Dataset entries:
★ ★ ★ ★ ★ ★ ★

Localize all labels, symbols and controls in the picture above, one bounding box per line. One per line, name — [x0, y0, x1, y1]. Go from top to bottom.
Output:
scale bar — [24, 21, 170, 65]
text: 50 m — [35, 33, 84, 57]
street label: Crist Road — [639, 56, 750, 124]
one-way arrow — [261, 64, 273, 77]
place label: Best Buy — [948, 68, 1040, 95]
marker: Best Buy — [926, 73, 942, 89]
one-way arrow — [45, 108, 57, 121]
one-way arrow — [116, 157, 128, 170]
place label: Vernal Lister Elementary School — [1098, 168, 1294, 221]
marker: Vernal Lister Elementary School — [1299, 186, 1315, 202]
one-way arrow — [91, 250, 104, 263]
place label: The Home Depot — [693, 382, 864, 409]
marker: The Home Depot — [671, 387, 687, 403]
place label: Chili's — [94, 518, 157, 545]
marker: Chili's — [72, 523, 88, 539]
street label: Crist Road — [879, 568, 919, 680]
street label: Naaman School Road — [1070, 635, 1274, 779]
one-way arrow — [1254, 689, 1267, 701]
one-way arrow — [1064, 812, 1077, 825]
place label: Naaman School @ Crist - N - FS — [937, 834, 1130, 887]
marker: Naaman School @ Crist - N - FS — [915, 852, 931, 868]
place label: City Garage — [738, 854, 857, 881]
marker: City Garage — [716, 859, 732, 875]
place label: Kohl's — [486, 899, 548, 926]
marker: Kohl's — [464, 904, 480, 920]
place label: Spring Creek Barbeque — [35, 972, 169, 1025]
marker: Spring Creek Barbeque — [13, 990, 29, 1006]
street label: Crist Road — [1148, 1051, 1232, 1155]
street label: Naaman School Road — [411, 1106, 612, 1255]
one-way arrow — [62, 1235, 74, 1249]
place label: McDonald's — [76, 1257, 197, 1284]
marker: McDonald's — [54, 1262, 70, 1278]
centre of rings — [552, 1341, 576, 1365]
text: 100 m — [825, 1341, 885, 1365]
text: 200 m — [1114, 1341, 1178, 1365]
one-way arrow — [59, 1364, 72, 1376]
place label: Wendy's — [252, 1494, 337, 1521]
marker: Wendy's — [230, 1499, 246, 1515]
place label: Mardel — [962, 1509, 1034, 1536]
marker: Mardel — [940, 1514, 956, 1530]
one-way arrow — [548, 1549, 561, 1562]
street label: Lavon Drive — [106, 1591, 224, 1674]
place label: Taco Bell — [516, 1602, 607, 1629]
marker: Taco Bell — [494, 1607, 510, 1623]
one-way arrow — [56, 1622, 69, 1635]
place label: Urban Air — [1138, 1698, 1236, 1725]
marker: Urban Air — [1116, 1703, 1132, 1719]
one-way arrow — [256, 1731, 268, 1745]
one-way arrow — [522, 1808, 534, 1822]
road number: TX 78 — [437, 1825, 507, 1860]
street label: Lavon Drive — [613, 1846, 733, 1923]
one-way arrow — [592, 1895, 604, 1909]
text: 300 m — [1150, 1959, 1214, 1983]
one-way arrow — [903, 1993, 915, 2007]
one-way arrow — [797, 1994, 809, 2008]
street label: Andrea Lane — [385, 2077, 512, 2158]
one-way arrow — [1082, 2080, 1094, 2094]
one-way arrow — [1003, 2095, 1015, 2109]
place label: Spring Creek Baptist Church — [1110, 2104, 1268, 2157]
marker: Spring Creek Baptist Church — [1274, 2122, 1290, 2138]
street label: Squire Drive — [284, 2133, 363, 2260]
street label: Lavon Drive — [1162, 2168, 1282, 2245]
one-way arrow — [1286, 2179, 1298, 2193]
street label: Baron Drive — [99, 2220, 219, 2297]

★ ★ ★ ★ ★ ★ ★

--- Exercise aim ---
Copy each line of the preceding data that contains the string "Lavon".

--- Expected output ---
street label: Lavon Drive — [106, 1591, 224, 1674]
street label: Lavon Drive — [613, 1846, 733, 1923]
street label: Lavon Drive — [1162, 2168, 1282, 2245]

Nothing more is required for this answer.